Bic Lighter and Tinder
A lighter and tinder provide an easy method of starting a fire so you can get warm or signal rescuers if you get lost or in an emergency. Practice it so you know how to collect dry wood and build up a fire. Carry a Bic Mini Lighter and SOL TinderQuik, or a homemade tinder such as egg carton cells filled with wax and wood chips or vaseline-dipped cotton balls.
Backup Water Purification Method
Bring a second water filter or purification method in case your primary method breaks or fails. I carry chlorine dioxide tablets, as a backup for my water filter. One tablet makes 1 liter of water safe to drink in 15 minutes.
Match batteries to all of the vital electronic devices you carry or carry a multi-purpose power pack with different recharging adapters. I can recommend the Anker 10,000 mAh Power Bank.

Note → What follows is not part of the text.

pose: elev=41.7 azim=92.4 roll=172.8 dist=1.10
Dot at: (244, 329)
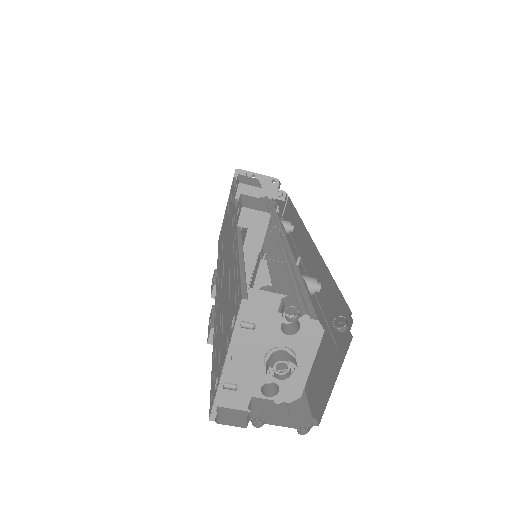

It’s handy to carry a small multi-tool for basic gear repair or for applying first aid. In winter, it’s also good for repairing damaged skis, snowshoes, or microspikes. Scissors can also be helpful for applying first aid. The Leatherman Micra, Leatherman Squirt, and Swiss Army Classic all come with scissors, which is the tool I use the most often on hikes and backpacking trips.
Spray a cloud at the head of a charging bear as a deterrent. Try Counter Assault Bear Deterrent Spray. This is only required in big bear habitats.
Extra First Aid Kit Items
These items are often left out of consumer first-aid kits or are not provided in sufficient quantities to be applied more than once. In a true emergency, you’d want multiple doses, but there’s usually no need to bring the entire package.
Anti-Diarrhea Medication: Helps prevent runny stools and dehydration and increases personal comfort if you contract a stomach disorder or have eaten something that disagrees with you. Imodium tablets
Anti-Allergy Medication: Reduce allergic reactions to insect stings and other substances. Can also be used as a sleep aid. Benedryl tablets.
Aspirin: Specifically as a blood thinner to prevent a heart attack. Bayer Aspirin.
Quick Clotting Agent: Trauma aid used to stop massive bleeding. Quick Clot
Sam Splint: Lightweight split that can be bent to splint many common injuries. Sam Splint.
Irrigation Syringe: Plastic syringe useful for irrigating cuts and wounds to clean out debris and prevent infection. Best used with clean and purified water. Also useful to backflush water filters between trips. Plastic syringe.
Medical Exam Gloves: Protects caregiver against potentially infectious body fluids of a patient. Nitrile Gloves. If you’ve never taken a Wilderness First Aid Class, it’s a skill that will prove useful multiple times in your hiking career, both for self-care and care for others.